3.2. Cell proliferation assay

L-929 mouse fibroblasts were obtained from the German Collection of Microorganisms and Cell Cultures (DSMZ) and cultivated at 37 °C and 10% CO2 in DME medium (high glucose) supplemented with 10% fetal calf serum. Inhibition of proliferation was measured in microtiter plates. 60 μL of serial dilutions of the test compounds were given to 120 μL of the suspended cells (50,000/mL) in wells of 96-well plates. After 5 days growth each well was judged visually under the microscope. The lowest concentration of a compound that led to a clearly reduced growth is given as minimal inhibitory concentration (MIC).

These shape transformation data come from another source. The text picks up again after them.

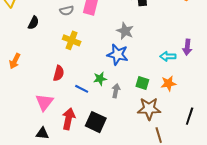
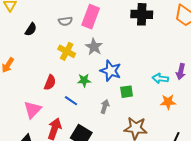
gray star: (125, 31) -> (94, 47), moved
green star: (100, 79) -> (84, 80), moved
green square: (142, 83) -> (127, 92), moved, turned -32
orange star: (168, 83) -> (168, 102), moved

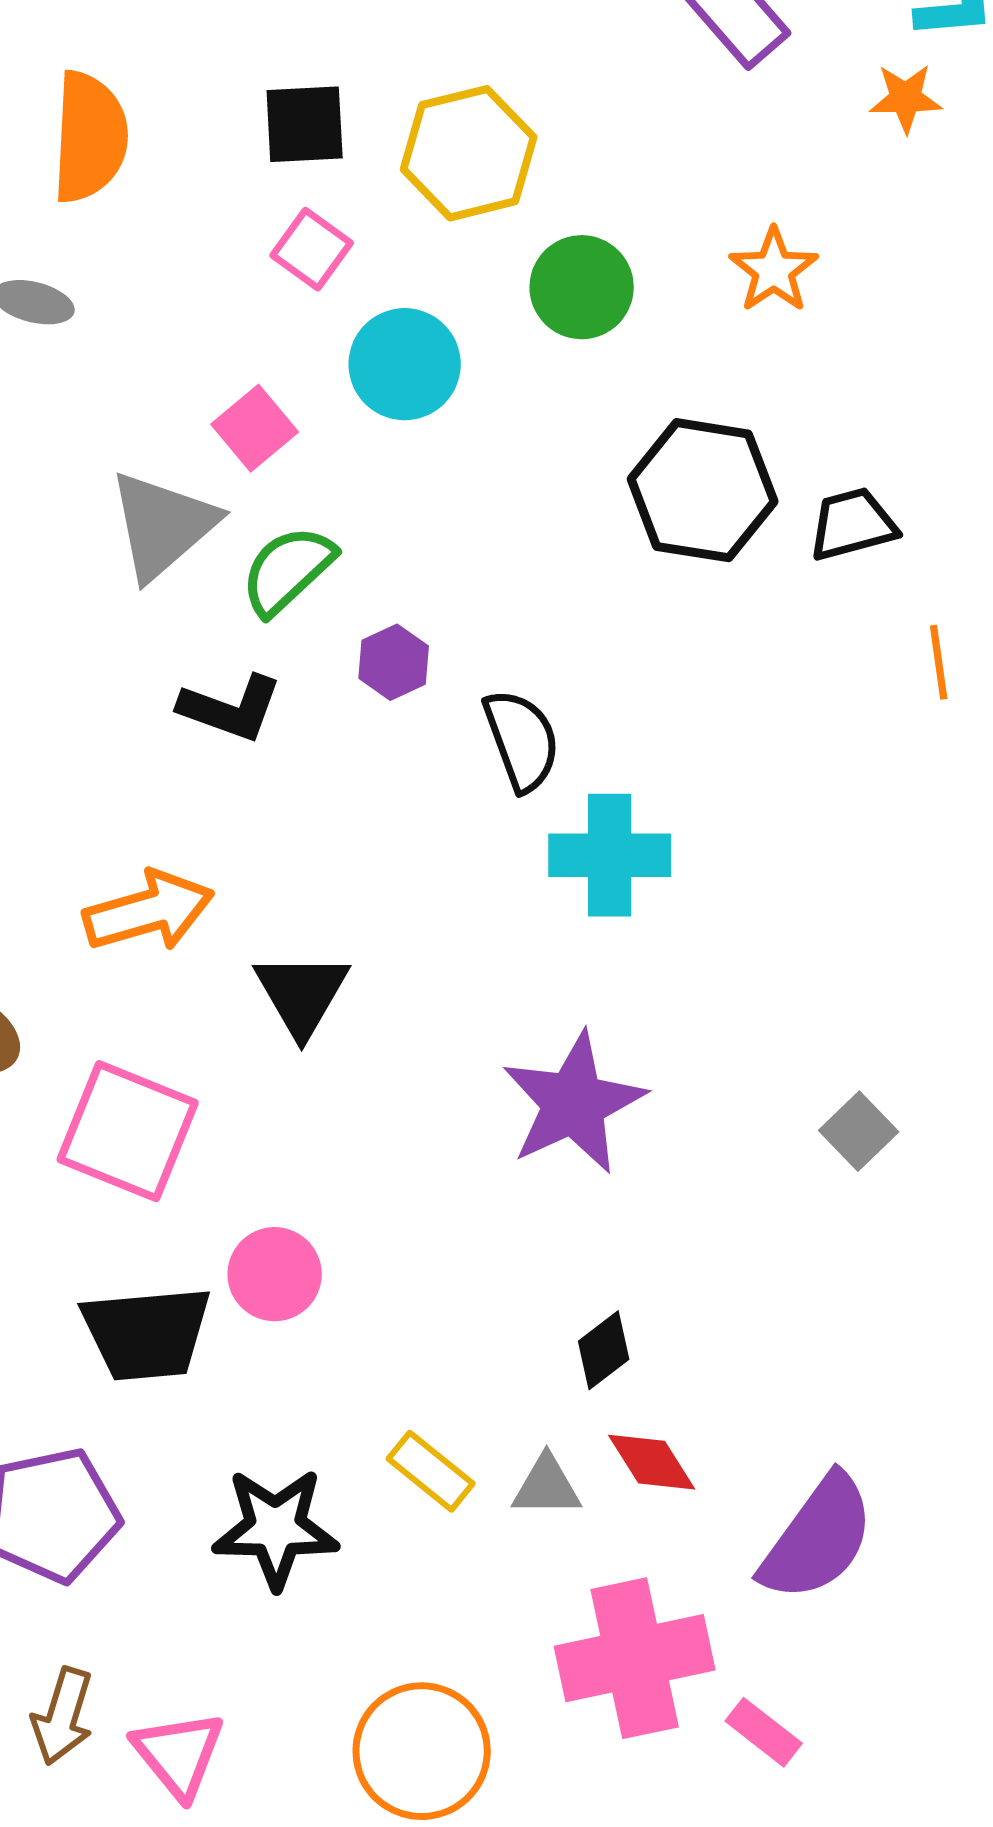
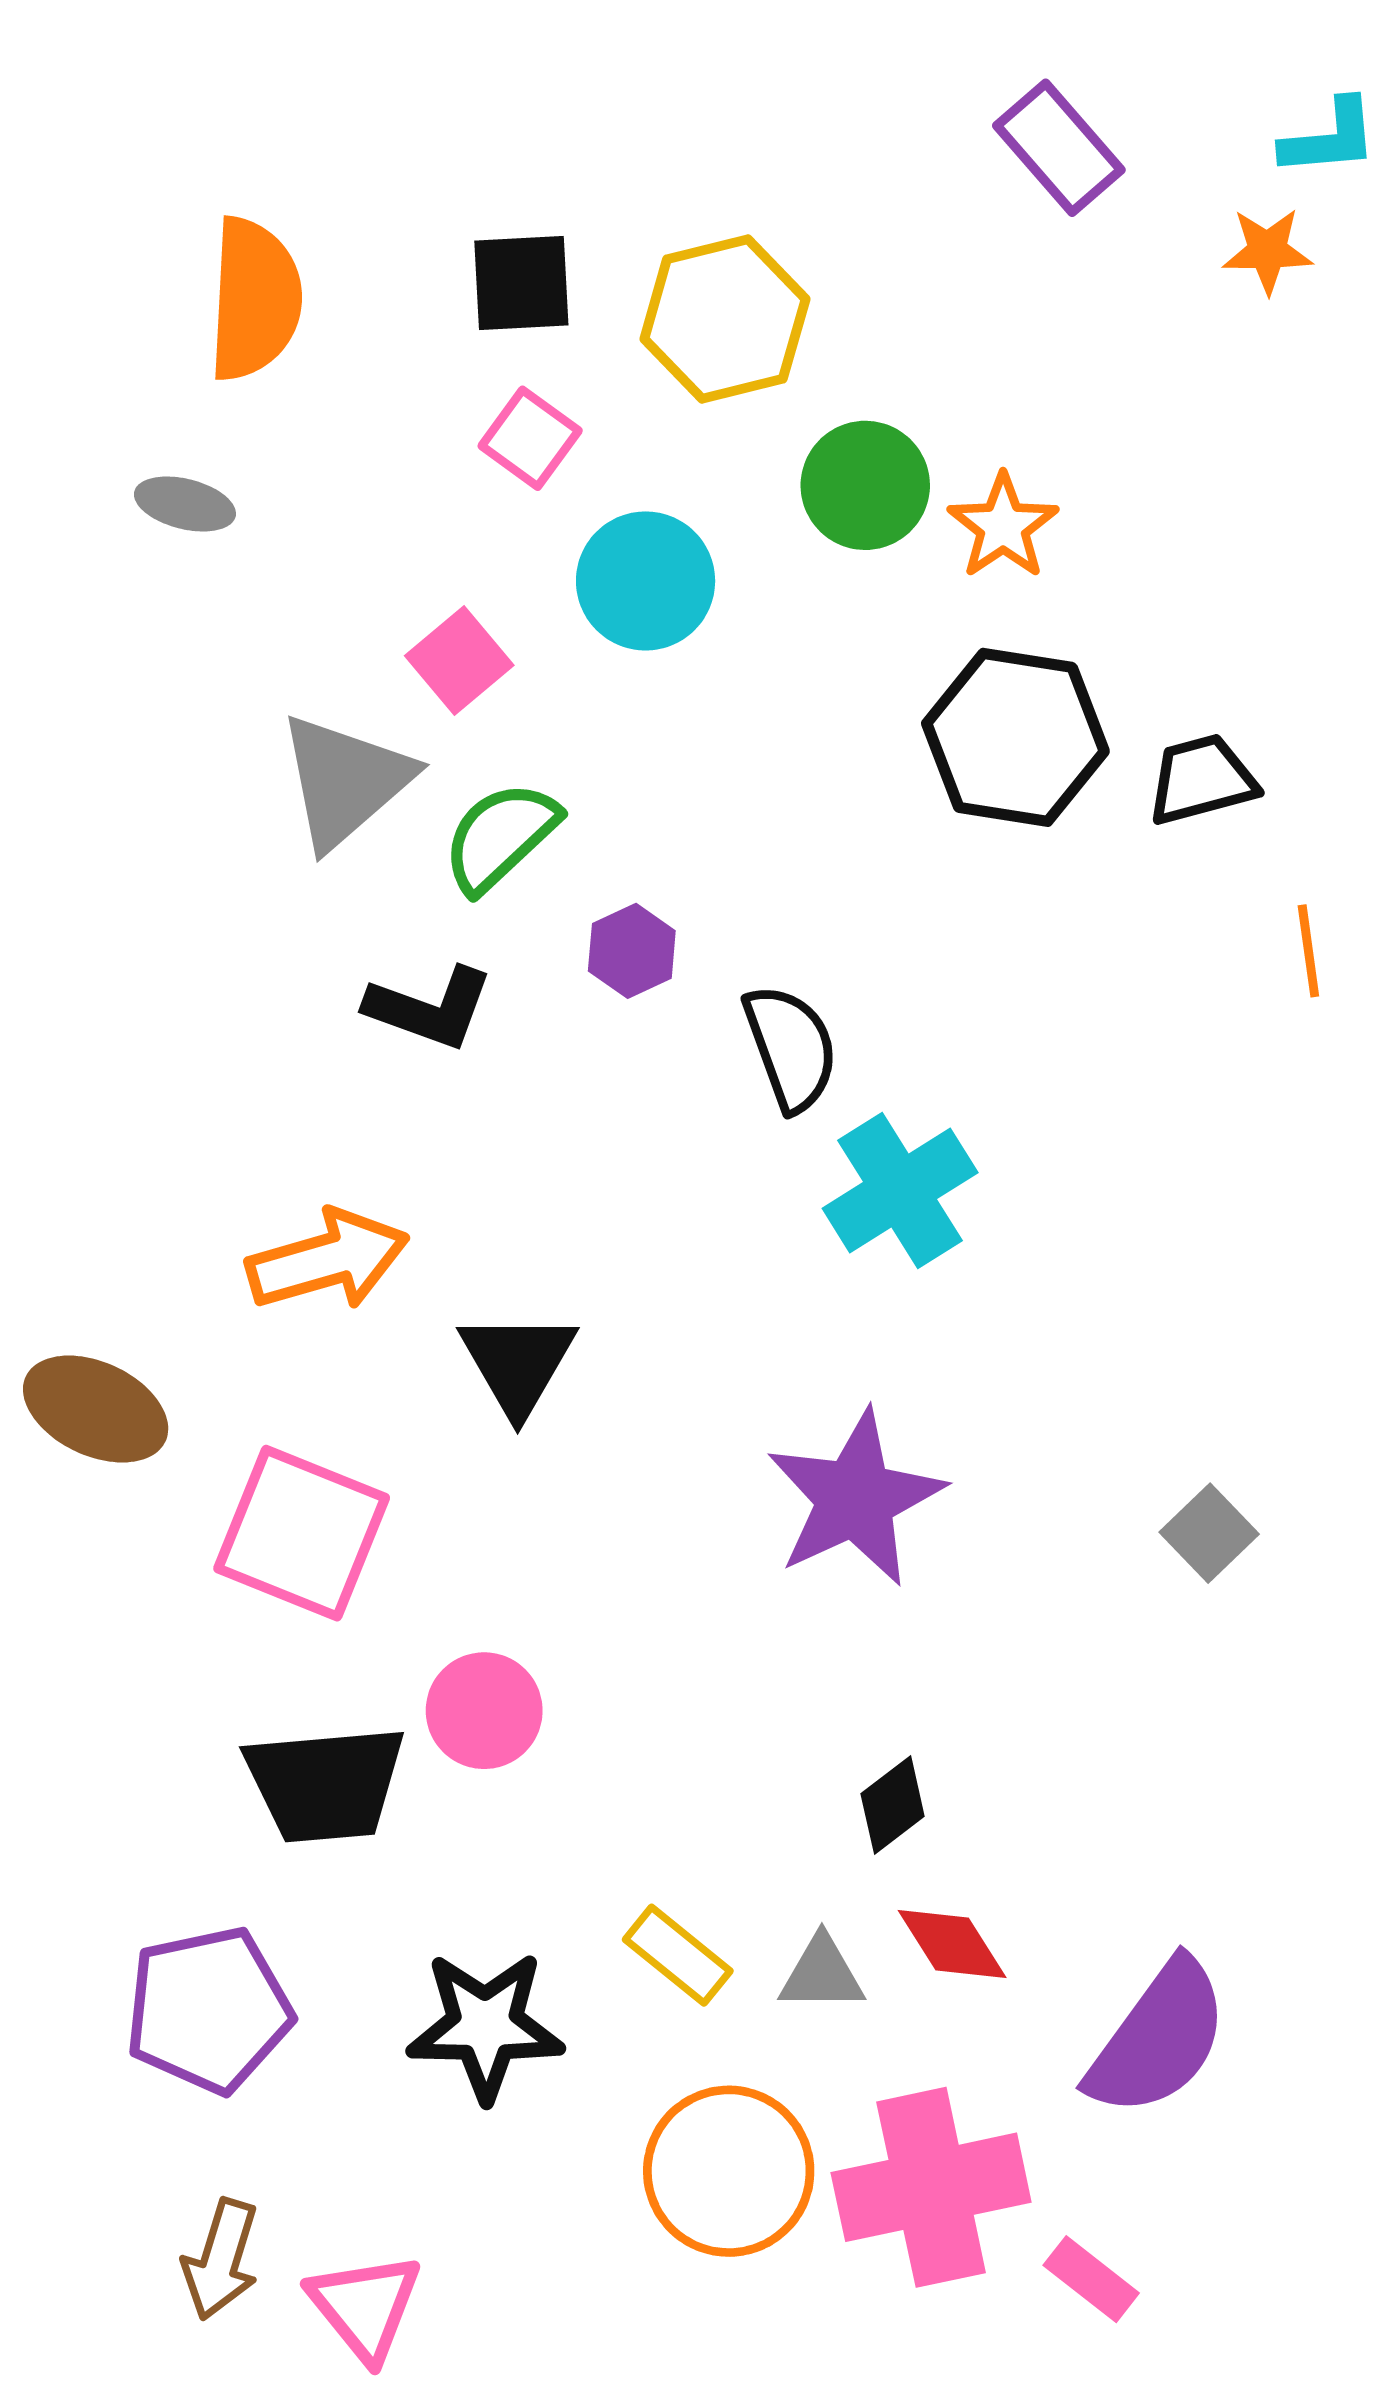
orange star: (774, 270) -> (1003, 526), moved
cyan cross: (610, 855) -> (900, 1191), turned -32
orange circle: (422, 1751) -> (729, 2171), moved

3.3. Acylhomoserine lactone sensors

The AHL biosensor strains E. coli MT102 (pJBA132) and Pseudomonas putida F117 (pRK-C12) were grown in Luria-Bertani (LB) medium with 25 μg/mL tetracycline at 37 °C and with 20 μg/mL gentamycin at 30 °C, respectively. Overnight cultures (50 mL) of the strains were diluted with the same volume of fresh medium, incubated for about one more hour and adjusted to an OD620 of 1.0. Aliquots (100 μL) of these cultures were transferred by pipet into 96-well microtiter plates which contained 90 μL of LB medium, and 5 μL of the test compounds in the concentrations reported in Table 2. To test the compounds for inhibitory activity on quorum-sensing, the sample wells contained 5 μL of the corresponding AHL N-3-oxohexanoylhomoserine lactone for E. coli MT102, N-dodecanoylhomoserine lactone for P. putida F117) at a concentration of 0.25 μg/mL. Samples containing only the corresponding AHL without test compound were used as positive control and samples containing solvent (10 μL) alone were used as negative control. The microtiter plates were incubated at 30 °C with shaking. After 0, 4, 8, and 24 h growth at an OD620 nm, fluorescence (excitation wavelength 485 nm, detection wavelength of 535 nm) was determined in a Victor 1420 Multilabel Counter (Perkin Elmer). Fold induction of fluorescence in the test samples was calculated by dividing their specific fluorescence (gfp535/OD620) by the specific fluorescence of the negative control. Relative activity was calculated by comparing the fold induction of positive control samples (only homoserine lactones) to samples containing samples with test compounds and the corresponding homoserine lactone.